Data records
◇ ◇ ◇ ◇ ◇
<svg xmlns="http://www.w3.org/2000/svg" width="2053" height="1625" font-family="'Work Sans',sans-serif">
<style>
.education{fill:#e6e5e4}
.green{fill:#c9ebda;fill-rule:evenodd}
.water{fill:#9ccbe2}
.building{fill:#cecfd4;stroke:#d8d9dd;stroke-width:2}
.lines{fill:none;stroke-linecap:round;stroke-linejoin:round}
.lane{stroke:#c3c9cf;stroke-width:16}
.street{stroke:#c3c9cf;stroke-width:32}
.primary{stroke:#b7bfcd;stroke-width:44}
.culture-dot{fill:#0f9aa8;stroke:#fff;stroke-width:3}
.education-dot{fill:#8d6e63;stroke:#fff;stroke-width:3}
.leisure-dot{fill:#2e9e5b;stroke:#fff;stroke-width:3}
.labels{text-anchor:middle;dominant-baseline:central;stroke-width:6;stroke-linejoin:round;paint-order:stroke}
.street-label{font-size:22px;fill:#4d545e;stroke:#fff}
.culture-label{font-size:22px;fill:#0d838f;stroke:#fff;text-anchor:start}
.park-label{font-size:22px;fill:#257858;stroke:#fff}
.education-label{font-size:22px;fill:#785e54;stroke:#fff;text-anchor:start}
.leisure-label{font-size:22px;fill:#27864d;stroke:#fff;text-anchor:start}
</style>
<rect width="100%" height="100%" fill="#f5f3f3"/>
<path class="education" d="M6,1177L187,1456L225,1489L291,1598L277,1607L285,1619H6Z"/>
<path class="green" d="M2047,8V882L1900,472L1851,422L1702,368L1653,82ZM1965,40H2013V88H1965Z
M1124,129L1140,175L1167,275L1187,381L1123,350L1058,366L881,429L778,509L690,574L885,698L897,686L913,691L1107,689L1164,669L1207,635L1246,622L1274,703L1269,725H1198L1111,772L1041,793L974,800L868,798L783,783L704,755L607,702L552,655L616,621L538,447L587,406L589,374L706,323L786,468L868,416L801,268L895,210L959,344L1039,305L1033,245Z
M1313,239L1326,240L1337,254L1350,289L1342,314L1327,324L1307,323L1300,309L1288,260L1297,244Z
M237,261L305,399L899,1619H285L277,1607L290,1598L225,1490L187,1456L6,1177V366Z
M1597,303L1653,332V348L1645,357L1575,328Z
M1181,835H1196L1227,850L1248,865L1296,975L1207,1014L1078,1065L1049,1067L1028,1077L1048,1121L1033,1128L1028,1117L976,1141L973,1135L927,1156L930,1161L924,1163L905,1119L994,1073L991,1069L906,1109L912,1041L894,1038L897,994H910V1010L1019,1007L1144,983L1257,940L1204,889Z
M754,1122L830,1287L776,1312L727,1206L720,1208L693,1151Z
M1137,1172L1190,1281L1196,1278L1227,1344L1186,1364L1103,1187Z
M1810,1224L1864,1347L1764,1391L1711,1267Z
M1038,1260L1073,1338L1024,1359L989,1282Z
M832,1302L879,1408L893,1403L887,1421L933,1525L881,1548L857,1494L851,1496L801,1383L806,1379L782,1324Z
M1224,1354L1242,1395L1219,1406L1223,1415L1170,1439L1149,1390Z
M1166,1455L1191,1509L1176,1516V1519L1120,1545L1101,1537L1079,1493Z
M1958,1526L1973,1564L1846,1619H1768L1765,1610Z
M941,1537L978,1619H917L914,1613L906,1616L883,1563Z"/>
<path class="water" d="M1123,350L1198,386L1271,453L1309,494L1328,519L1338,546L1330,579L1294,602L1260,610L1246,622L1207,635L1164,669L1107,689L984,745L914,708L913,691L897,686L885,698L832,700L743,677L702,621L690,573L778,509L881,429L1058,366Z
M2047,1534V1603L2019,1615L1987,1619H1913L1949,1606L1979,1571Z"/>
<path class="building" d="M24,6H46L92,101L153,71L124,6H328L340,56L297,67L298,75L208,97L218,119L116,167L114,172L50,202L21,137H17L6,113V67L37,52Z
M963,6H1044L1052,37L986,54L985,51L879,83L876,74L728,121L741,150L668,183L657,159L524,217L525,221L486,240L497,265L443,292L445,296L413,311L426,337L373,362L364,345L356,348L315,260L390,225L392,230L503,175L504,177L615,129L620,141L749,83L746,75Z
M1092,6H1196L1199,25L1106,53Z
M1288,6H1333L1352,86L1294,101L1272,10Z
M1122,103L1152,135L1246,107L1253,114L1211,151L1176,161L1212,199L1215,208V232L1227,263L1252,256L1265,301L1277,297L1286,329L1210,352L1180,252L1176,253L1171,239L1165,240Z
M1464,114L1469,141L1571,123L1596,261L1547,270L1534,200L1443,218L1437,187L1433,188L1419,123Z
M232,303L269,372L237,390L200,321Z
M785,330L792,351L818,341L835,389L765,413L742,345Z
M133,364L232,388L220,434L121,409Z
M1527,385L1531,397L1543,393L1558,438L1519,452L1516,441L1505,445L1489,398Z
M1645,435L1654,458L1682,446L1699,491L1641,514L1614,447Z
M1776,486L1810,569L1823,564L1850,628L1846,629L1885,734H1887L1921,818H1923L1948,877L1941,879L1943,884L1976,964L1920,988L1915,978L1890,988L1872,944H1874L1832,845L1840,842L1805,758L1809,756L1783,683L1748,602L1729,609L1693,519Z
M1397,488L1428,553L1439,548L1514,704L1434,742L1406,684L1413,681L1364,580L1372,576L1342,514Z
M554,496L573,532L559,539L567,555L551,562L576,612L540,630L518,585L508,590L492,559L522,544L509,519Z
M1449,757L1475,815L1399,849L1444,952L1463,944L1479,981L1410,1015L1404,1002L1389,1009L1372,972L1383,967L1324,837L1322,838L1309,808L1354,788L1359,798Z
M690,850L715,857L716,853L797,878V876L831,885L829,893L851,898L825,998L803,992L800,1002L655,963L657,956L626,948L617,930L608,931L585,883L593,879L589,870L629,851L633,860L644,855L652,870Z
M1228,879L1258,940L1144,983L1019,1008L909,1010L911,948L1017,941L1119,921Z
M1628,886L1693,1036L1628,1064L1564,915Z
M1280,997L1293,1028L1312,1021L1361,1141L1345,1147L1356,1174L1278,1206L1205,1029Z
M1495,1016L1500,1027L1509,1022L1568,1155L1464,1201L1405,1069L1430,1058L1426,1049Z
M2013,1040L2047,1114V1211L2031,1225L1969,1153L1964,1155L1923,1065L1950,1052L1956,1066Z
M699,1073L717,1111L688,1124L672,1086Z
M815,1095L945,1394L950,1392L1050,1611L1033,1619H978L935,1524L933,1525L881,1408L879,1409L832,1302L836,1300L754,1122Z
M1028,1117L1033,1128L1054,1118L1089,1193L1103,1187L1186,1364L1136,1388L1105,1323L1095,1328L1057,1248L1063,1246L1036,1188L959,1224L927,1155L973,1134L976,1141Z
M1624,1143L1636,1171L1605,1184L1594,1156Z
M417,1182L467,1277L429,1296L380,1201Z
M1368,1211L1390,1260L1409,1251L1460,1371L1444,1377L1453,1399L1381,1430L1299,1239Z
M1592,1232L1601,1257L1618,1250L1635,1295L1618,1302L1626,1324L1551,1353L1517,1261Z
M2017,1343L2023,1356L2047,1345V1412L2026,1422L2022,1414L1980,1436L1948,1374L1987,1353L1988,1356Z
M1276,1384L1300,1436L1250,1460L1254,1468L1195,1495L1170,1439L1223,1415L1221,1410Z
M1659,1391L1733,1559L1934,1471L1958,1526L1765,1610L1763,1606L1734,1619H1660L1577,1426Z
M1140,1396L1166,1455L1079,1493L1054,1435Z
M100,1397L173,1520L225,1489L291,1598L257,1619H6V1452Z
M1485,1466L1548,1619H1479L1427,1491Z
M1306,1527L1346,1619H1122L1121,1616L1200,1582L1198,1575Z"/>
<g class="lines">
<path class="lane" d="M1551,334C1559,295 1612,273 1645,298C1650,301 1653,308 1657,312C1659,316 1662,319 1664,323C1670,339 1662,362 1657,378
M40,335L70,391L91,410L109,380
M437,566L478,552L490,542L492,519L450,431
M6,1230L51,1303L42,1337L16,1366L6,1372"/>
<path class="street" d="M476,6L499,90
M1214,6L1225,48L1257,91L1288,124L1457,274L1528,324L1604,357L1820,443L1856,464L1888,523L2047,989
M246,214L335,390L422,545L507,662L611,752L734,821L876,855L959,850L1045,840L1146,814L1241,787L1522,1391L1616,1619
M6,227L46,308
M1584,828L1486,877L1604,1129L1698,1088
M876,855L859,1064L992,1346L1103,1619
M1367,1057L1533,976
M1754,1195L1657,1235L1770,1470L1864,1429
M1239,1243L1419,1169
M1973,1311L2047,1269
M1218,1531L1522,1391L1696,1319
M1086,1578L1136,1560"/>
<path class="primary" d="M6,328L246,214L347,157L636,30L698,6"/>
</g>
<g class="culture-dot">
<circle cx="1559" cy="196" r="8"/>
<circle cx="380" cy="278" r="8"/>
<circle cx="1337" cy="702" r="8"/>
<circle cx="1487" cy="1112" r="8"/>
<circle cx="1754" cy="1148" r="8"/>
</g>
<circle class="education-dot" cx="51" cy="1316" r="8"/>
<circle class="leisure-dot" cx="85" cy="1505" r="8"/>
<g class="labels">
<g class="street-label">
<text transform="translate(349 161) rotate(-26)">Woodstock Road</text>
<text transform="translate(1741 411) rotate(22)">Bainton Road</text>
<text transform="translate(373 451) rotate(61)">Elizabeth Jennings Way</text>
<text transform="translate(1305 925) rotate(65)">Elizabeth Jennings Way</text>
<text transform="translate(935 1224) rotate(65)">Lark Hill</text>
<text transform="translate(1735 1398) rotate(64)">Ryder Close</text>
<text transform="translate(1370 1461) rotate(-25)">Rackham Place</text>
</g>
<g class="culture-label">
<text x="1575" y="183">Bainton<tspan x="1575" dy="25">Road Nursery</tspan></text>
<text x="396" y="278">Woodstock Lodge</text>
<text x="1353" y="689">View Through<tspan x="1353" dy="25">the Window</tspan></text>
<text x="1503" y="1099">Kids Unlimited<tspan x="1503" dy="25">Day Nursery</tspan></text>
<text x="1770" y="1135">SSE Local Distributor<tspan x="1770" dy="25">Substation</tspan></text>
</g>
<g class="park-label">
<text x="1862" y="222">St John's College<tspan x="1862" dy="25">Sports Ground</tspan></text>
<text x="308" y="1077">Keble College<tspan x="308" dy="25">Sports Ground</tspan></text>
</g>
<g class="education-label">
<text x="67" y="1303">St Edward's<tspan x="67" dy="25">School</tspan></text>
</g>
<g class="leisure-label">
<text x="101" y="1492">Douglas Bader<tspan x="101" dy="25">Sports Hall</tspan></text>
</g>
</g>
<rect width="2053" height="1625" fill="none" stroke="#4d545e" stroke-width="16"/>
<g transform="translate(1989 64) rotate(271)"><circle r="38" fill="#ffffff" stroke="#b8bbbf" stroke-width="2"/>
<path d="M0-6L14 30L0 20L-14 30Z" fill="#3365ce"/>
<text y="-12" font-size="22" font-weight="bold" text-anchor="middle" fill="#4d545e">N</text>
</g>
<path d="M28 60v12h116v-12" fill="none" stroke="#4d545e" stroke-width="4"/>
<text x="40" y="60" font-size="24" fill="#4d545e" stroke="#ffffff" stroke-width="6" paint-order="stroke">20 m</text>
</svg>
◇ ◇ ◇ ◇ ◇
Each line that contains the string "lines" should be copied from the data above.

Answer space
.lines{fill:none;stroke-linecap:round;stroke-linejoin:round}
<g class="lines">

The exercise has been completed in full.